Problem description: Print the data below verbatim, minus images.

Collected data:
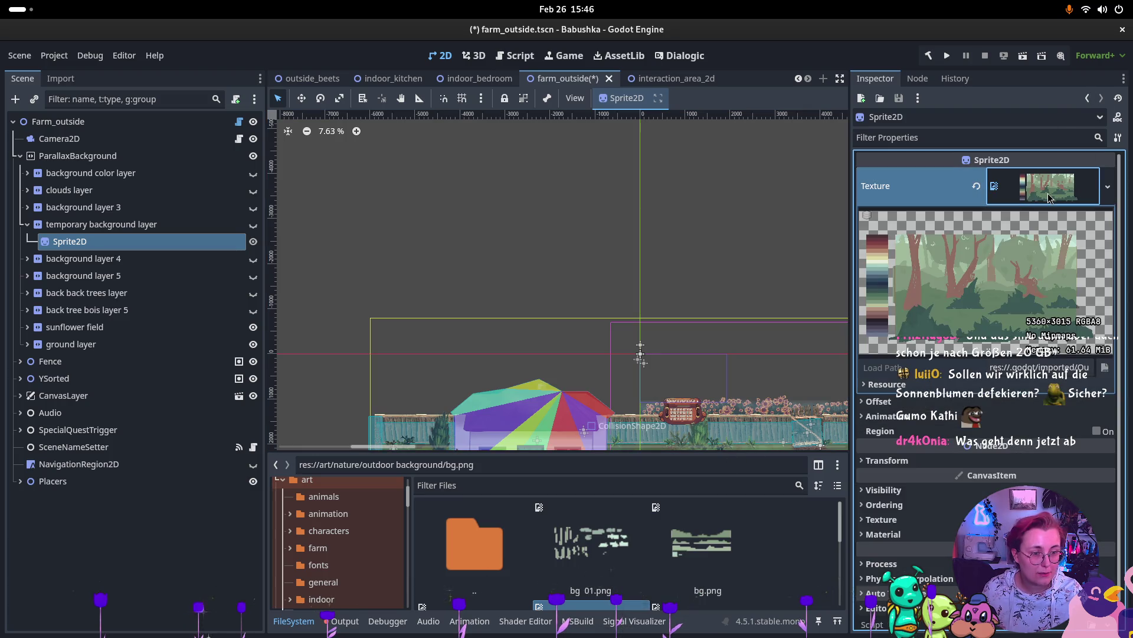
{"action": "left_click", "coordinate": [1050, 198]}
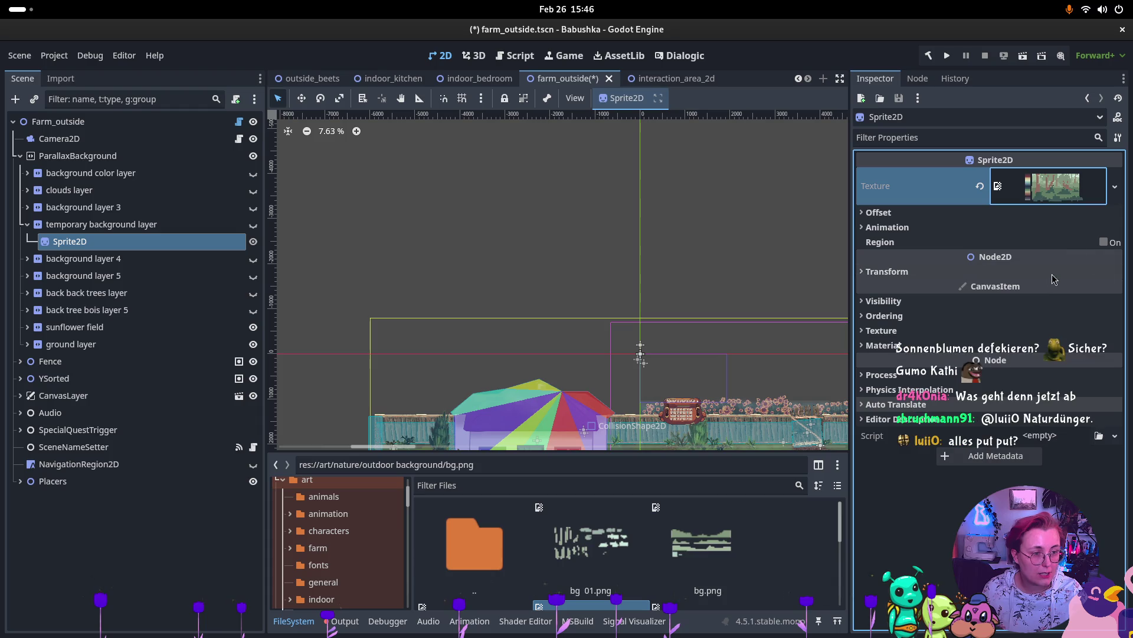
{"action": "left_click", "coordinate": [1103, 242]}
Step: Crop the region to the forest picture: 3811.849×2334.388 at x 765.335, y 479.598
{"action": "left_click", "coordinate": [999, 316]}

Final answer:
{"action": "left_click", "coordinate": [1050, 198]}
{"action": "left_click", "coordinate": [1103, 242]}
Step: Crop the region to the forest picture: 3811.849×2334.388 at x 765.335, y 479.598
{"action": "left_click", "coordinate": [999, 316]}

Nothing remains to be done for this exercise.